根据观察结果,在交往时间上,A社区儿童的同伴交往时间集中在晚饭后7点到9点这一个时间段,平均交往时间为每天1-2小时.B社区儿童的同伴交往时间集中在早上8点至10点,晚上7点至10点两个时间段,平均交往时间为每天4-5个小时;在交往地点上,A社区儿童的同伴交往主要集中在社区小广场一个区域.B社区儿童的同伴交往则分散于多处,如小桥流水、社区花园、篮球场等地方;从交往对象上看,A社区参与交往的儿童比例较低,且交往范围较小.在观察时间内,社区广场上玩耍的儿童多为独自活动或家庭成员活动,如一个人骑儿童自行车、玩滑板车、学大人跳舞、跟爷爷奶奶玩等,具有同伴交往行为的儿童不多.在有同伴交往行为的儿童中,他们的交往活动也多限于三四人之间的小团队活动,如玩玩具汽车、踢球、交替骑自行车、聊天等.相比之下,B社区参与同伴交往活动的儿童比例较高,交往对象的范围也比较广泛,他们的交往活动多为5-12人的集体游戏,如接力赛跑(12人活动)、摸瞎子(5-8人活动)、小泡泡大泡泡(5-10人活动)等;从交往活动上看,A社区儿童的交往活动比较单一,多限于骑车、玩玩具等活动.B社区儿童的交往活动内容则比较丰富,如一起在小池塘边喂鱼、在沙坑里挖沙(儿童与自然的互动),接力赛跑(合作与竞争活动)等;在交往方式上,A社区儿童同伴交往大多是以物为中介的交往,他们的交往活动多以外物为联结,如两人间隔两米远相互滑玩具车、三四人骑着儿童自行车绕圈跑等,互相之间也多以语言交流的形式,缺乏近距离的接触和其它非语言交流方式.B社区儿童的同伴交往则较多的呈现人与人之间的近距离接触,语言交流与非语言交流都比较丰富.如“小泡泡大泡泡”的游戏,一群5-10人的儿童先手拉手围成一个圈,嘴里一起喊:“小泡泡、大泡泡、风一吹、就散了”,然后每个人作为一个泡泡四处散去,留一人去抓其他跑掉的同伴,每抓到一个同伴,都要拥抱这个抓住的“泡泡”,以表示对这个“泡泡”的喜爱.再如接力赛跑,12个儿童分为两组,每人往返跑50米后拍一下下一个同伴的手作为接力的标志,依次跑完.胜利的一方会欢呼、跳跃、相互拥抱,而落后方的成员会相互击掌、拍肩和言语鼓励.

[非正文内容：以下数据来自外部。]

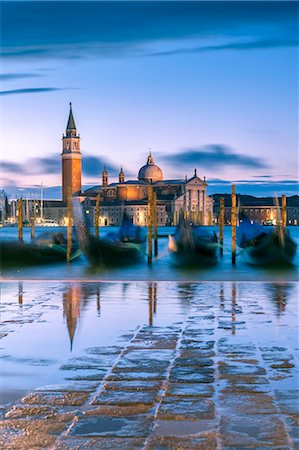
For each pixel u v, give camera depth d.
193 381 8.60
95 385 8.45
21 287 21.98
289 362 9.73
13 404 7.56
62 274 30.80
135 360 9.95
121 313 15.31
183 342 11.44
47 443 6.24
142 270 33.41
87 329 12.93
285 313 15.18
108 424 6.81
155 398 7.79
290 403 7.53
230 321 13.92
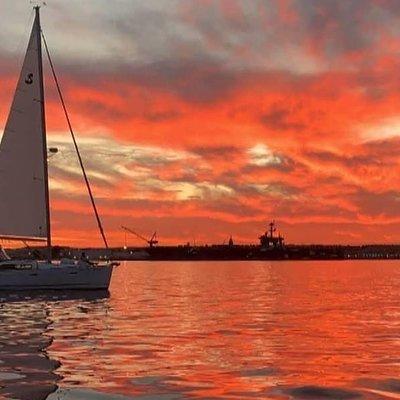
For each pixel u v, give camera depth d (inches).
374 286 2716.5
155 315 1311.5
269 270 5890.8
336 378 597.3
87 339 904.3
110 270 2063.2
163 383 569.3
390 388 551.5
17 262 1987.0
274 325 1109.7
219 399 507.5
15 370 634.8
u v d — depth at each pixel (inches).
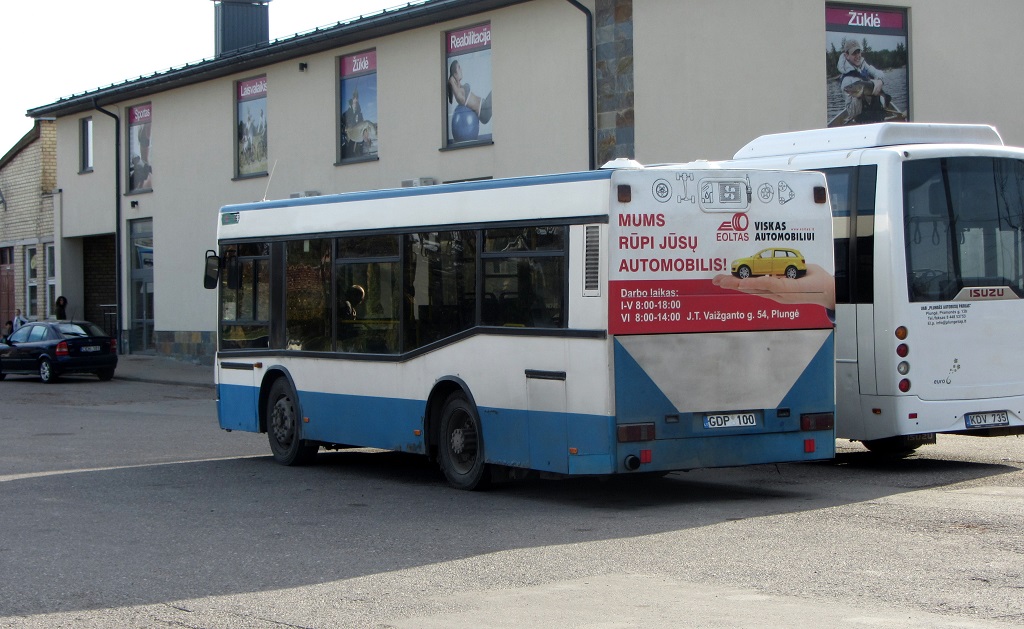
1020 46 979.3
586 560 327.9
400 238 486.9
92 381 1244.5
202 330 1373.0
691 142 889.5
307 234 540.7
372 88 1135.0
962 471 496.1
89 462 582.2
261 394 574.2
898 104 937.5
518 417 431.5
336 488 483.2
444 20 1044.5
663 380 405.7
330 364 527.5
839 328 498.0
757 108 891.4
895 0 929.5
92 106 1508.4
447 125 1057.5
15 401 1004.6
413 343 481.1
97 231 1552.7
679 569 313.0
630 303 400.5
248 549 354.0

总之,从两社区儿童同伴交往行为一般状况看,B社区儿童的同伴交往水平更高,高水平的同伴交往对儿童的交往意识、交际能力、人际情感的培养都有更好的推动作用.这一点,从儿童同伴交往行为的特殊事件的观察结果中也可以得到证明.

3.2 两社区儿童同伴交往行为的特殊事件

在儿童的同伴交往过程中,合作和拒绝是两种常见的行为,也是儿童同伴交往的关键事件.

3.2.1 儿童同伴交往过程中的合作行为

合作是两个或两个以上的个体为了实现共同目标而自愿结合在一起,通过相互间的配合和协调(包括言语和行为)而实现共同目标,最终使个人利益也获得满足的一种社会交往活动.从合作的结构成分上分析,合作不仅仅是一种行为表现,而是合作认知、情感、技能和行为的综合体.合作认知、合作情感、合作技能和合作行为是合作的四个主要组成部分.[6]研究者在对A、B社区两组儿童合作行为观察的基础上,基于上述理论进行分析.

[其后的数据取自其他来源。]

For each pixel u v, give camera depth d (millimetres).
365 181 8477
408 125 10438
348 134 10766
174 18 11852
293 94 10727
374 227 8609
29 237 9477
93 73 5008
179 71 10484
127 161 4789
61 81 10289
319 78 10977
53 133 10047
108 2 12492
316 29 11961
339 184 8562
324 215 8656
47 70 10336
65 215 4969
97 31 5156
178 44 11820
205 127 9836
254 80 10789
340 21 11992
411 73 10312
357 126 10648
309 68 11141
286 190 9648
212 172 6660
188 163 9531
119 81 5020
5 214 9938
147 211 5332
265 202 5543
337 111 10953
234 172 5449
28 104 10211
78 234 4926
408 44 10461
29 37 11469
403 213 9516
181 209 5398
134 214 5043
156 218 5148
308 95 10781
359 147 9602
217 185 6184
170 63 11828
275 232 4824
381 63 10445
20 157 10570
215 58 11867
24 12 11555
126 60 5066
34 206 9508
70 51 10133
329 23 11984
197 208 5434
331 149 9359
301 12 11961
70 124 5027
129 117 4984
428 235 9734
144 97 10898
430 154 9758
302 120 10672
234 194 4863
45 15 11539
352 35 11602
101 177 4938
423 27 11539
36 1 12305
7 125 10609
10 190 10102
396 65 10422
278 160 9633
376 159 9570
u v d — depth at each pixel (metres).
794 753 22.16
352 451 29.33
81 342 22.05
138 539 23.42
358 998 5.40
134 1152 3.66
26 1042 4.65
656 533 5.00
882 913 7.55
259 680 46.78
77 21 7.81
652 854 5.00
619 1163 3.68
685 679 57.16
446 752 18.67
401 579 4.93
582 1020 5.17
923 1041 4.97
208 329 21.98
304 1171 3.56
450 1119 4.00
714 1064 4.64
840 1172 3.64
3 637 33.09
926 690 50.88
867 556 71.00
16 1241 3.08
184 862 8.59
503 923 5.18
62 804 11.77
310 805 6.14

观察案例1:晚上8点钟,A社区的三个孩子在社区小广场上玩儿童车,他们为谁坐车而争了很长时间.在争论不下时,一个中年人走过来对他们说:“你们每人轮流坐一圈,其他两个人推着”.孩子们才停止争论,由一个孩子先坐,其他两人推车,一圈后再换人坐.孩子们在坐车推车的过程中,没有太多的交流.玩了一会,他们觉得没意思了,又跑去做别的事情了.

观察案例2:早上8点半钟,B社区的一群孩子如约来到社区小桥流水的小池塘边喂鱼.一个孩子把手中的零食袋打开,给每个孩子分了一块,大家聚集在一起,把手中的零食扔到水边,一块块零食在水里泡化后很快就被水边的小鱼“报销”了.大家正在聚精会神看鱼儿吃食的时候,一个孩子突然喊道:“东西都被这边的鱼吃了,其它的鱼都还没吃到”.“对啊,桥那边的鱼还没吃”、“远处的大红鱼还没吃”.话音一落,大家都七嘴八舌的说开了.孩子们在商议之下,决定小一点的孩子拿着零食分散到池塘的各个角落喂水边的小鱼,大一点的孩子使劲把零食扔到远处,让大红鱼吃.大家边喂边聊,“看,我这边的鱼吃了好多啊”、“哈哈,我这边的鱼都吃完了”、“快看,大红鱼也吃了”.孩子们说着笑着,就像自己吃到了好吃的零食一样高兴.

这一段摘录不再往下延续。